I borrowed an All-American canner that will hold 14 quart jars. It's just huge and I'm worried about my stove handling all the weight of 14 quarts of beef stew plus water.

The canner's owner has an industrial gas stove; I have a standard household 4-coil electric Kenmore with no fancy burners. The canner would have to span two coils. 

Do any of you can on this kind of stovetop with that size canner? Is it ok to span the coils like that? And should I have any concerns about damaging the enamel stove top?

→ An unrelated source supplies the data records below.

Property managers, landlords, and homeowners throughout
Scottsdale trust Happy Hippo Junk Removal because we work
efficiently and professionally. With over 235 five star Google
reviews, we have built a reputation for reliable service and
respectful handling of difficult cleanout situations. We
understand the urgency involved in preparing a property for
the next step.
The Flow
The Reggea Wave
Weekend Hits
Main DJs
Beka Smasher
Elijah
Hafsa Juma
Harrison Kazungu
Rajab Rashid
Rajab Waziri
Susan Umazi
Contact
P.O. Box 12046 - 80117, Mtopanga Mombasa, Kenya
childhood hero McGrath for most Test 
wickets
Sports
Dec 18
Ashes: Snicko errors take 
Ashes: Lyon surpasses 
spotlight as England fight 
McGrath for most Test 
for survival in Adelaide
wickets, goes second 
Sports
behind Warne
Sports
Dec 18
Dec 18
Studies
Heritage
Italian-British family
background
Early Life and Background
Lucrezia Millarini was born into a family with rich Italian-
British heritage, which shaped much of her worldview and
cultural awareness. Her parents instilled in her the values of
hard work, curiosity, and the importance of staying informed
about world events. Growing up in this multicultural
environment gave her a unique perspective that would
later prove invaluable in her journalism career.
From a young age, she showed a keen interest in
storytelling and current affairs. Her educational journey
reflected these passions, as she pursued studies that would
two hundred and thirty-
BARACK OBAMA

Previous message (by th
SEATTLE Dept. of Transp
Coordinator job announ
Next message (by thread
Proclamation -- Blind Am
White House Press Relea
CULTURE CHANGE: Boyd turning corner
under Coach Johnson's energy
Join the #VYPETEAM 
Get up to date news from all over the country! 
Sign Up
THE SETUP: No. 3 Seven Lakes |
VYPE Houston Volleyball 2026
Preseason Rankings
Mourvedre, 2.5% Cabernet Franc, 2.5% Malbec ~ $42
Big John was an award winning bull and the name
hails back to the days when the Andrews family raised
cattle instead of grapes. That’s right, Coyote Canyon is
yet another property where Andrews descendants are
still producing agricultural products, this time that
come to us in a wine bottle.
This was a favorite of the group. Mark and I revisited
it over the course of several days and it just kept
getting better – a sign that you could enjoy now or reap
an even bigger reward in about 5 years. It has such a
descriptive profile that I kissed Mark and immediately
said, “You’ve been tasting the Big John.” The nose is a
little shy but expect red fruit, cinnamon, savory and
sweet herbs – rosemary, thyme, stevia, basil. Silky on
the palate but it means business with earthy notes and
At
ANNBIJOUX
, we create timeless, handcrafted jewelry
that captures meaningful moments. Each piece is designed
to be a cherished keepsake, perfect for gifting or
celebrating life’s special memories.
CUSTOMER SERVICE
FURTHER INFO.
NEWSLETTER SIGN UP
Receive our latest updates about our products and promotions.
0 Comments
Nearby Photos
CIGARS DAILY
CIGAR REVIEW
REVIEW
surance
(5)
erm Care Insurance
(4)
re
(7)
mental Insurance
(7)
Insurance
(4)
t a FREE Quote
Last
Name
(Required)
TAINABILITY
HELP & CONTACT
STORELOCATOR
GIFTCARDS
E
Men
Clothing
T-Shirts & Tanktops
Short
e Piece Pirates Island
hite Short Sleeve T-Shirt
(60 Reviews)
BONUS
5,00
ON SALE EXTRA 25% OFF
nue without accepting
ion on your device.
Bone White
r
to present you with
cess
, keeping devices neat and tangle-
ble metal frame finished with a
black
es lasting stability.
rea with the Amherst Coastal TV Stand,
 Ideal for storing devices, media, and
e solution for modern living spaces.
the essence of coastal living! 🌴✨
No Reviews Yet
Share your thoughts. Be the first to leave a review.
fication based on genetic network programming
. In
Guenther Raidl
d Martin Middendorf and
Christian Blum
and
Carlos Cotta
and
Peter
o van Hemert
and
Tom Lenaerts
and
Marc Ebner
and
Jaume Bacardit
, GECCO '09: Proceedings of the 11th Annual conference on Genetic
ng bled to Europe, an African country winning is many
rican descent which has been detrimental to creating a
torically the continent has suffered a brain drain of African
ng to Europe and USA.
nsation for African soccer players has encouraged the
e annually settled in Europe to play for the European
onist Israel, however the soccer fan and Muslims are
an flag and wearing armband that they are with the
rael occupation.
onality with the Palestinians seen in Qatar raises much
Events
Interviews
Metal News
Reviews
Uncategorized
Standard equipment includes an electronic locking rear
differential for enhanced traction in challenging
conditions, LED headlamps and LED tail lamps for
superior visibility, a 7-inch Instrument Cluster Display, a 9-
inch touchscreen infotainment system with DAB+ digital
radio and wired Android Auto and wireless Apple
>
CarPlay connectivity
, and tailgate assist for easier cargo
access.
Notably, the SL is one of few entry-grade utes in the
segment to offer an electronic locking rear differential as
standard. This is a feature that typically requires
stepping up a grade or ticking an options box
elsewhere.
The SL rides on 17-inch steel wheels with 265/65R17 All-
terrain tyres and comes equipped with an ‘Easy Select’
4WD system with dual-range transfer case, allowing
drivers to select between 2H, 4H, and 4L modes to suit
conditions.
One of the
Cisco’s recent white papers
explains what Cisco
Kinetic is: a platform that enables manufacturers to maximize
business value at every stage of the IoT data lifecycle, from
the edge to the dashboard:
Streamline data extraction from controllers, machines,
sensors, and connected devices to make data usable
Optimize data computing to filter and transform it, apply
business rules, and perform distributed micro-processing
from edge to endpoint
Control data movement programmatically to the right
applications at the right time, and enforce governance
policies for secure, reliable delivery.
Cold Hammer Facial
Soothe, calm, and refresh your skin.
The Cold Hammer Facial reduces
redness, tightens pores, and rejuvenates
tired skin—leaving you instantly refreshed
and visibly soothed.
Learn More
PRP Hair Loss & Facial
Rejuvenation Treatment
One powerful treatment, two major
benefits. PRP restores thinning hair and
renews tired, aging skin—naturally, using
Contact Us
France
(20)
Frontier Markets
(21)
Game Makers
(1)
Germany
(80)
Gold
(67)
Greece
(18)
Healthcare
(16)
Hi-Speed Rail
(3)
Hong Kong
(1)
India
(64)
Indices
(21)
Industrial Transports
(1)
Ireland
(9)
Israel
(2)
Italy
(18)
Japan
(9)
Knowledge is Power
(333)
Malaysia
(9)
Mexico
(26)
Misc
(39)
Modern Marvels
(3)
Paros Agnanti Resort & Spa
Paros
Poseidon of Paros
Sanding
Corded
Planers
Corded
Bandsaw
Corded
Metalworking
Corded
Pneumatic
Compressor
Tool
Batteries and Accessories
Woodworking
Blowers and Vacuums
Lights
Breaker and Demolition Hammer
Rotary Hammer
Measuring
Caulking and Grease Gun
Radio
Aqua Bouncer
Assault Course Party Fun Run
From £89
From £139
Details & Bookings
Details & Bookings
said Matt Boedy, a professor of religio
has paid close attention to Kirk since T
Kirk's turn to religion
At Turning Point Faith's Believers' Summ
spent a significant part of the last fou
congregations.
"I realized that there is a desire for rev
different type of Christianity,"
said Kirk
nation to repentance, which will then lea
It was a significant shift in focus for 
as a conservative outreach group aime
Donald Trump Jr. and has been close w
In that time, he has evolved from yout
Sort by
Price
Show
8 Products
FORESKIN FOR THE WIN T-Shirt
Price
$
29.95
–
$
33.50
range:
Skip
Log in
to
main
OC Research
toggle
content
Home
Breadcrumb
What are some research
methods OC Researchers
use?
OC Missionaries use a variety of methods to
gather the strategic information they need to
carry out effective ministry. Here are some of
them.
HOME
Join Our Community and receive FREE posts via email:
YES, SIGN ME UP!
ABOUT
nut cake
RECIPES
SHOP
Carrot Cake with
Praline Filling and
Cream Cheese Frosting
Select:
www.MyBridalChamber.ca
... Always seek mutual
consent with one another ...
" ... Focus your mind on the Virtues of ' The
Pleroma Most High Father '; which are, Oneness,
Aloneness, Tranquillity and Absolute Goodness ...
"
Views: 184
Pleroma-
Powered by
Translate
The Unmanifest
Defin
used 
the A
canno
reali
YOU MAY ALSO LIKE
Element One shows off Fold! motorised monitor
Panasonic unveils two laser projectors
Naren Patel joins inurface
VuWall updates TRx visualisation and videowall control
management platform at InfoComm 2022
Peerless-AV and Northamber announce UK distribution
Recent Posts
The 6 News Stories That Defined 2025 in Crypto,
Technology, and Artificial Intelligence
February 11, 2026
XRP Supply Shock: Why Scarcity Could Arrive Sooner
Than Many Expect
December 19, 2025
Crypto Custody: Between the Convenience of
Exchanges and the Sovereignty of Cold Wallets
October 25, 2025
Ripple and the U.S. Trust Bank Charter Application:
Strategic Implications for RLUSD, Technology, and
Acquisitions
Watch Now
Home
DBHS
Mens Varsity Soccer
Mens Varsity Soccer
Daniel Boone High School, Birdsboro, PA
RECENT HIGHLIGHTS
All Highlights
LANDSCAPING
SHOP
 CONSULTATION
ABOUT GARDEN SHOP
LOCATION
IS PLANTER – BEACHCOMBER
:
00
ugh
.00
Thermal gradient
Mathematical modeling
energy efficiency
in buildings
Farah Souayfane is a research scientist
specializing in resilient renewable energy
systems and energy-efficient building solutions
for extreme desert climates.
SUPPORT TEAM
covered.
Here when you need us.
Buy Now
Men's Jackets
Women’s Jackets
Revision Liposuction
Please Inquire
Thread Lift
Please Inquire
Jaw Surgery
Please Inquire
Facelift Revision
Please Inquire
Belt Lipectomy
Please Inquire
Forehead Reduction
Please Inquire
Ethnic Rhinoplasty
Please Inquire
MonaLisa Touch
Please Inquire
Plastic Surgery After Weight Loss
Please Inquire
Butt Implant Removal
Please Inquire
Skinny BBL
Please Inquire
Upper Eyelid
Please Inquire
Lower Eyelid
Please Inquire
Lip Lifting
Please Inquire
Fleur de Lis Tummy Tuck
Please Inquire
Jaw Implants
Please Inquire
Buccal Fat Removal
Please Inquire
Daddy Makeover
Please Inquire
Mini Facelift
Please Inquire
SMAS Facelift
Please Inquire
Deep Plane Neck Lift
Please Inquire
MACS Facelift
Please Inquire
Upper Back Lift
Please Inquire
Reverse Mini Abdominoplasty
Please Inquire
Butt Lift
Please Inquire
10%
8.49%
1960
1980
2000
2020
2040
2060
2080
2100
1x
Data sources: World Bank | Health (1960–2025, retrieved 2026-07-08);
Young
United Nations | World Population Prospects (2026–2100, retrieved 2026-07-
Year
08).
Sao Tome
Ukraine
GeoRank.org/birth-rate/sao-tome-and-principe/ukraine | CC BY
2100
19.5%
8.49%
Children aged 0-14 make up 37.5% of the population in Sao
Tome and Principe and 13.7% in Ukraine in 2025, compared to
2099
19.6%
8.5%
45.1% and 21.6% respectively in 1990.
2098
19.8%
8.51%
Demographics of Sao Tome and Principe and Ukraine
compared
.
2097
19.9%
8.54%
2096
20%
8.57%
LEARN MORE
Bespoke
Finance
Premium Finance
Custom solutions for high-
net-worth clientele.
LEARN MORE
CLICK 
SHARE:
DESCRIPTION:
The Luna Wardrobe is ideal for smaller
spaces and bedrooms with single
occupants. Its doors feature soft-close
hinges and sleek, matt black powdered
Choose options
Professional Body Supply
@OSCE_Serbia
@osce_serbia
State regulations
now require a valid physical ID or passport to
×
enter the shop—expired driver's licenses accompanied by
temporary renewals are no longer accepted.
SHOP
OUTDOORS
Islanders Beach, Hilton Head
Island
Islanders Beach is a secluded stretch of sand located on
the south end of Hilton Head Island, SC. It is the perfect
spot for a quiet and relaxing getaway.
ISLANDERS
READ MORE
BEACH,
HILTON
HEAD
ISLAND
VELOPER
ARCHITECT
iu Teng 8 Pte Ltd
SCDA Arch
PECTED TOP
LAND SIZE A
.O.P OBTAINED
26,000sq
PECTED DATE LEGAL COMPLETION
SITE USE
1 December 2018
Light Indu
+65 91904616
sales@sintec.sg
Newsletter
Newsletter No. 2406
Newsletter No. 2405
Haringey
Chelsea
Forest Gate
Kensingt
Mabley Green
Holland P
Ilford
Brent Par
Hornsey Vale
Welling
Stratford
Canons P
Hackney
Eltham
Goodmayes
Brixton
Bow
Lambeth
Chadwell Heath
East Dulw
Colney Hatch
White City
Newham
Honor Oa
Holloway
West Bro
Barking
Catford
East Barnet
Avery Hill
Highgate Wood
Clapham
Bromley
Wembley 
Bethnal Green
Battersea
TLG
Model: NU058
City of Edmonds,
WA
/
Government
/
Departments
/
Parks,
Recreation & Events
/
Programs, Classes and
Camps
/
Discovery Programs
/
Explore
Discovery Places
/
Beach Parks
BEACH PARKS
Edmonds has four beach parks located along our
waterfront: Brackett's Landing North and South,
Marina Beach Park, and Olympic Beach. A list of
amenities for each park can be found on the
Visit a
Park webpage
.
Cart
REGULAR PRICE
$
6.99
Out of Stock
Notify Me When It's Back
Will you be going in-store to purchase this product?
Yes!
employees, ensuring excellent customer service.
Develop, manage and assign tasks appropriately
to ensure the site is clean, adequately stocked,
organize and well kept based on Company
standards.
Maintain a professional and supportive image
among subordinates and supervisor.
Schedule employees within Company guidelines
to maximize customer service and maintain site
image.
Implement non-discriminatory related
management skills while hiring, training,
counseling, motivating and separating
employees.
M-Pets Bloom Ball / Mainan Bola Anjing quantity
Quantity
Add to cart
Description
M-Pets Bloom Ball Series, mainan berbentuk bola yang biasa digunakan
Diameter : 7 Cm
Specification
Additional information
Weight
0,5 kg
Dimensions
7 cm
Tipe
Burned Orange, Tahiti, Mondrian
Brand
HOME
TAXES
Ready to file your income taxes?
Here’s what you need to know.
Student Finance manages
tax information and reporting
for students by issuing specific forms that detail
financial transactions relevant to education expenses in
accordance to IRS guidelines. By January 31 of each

Your experience and advice is appreciated!
Thanks
Susanna


----------



## flowergurl (Feb 27, 2007)

I bought a camp chef stove to use with my AA canner.


----------



## suitcase_sally (Mar 20, 2006)

You could just do 7-10 qts. at a time.


----------



## Horseyrider (Aug 8, 2010)

I crushed the wiring harness in the first big burner on my stove doing that with my 941. A few years later I crushed the other one. Then I got a glass top and a Presto canner and have done just fine, but I use the 16qt one and can still blow a code water bath canning quarts.

Suitcase Sally has a reasonable idea. 

BTW, even though I got a separate burner for my AA941, I've never used it since I got the Presto. The AA is a great canner, but everybody likes something a little different.


----------



## Amadioranch (Jun 18, 2011)

We use our big 19 quart All American canner on a propane turkey fryer burner. I cant imagine trying to heat such a monster with a electric stove, it would take forever. And besides who wants all that heat inside the house? We do all our canning outside on the back patio. Just our 2 cents.


----------



## Turtle Bean (May 25, 2008)

I wouldn't do it, your stove isn't designed to take that kind of weight. Go to Wal-Mart and get yourself the Presto canner for around $65.00. This will still be cheaper than paying a repair person to fix your stove.


----------



## Vosey (Dec 8, 2012)

Turtle Bean said:


> I wouldn't do it, your stove isn't designed to take that kind of weight. Go to Wal-Mart and get yourself the Presto canner for around $65.00. This will still be cheaper than paying a repair person to fix your stove.


I agree, I have an AA915 which holds 7 quarts and I have a Kenmore coil electric like yours. I might go a little bigger but not that large.


----------



## Pony (Jan 6, 2003)

You are right to be concerned about the weight. I wouldn't do it. 

If your burners are so small that the AA spans two of them, I'd seriously consider either one of those camp stoves set up to handle that kind of weight, or a smaller canner like the Presto mentioned above. 

Suitcase Sally's idea would be good, IMO, IF there wasn't the two-burner thing... That makes me a little nervous.


----------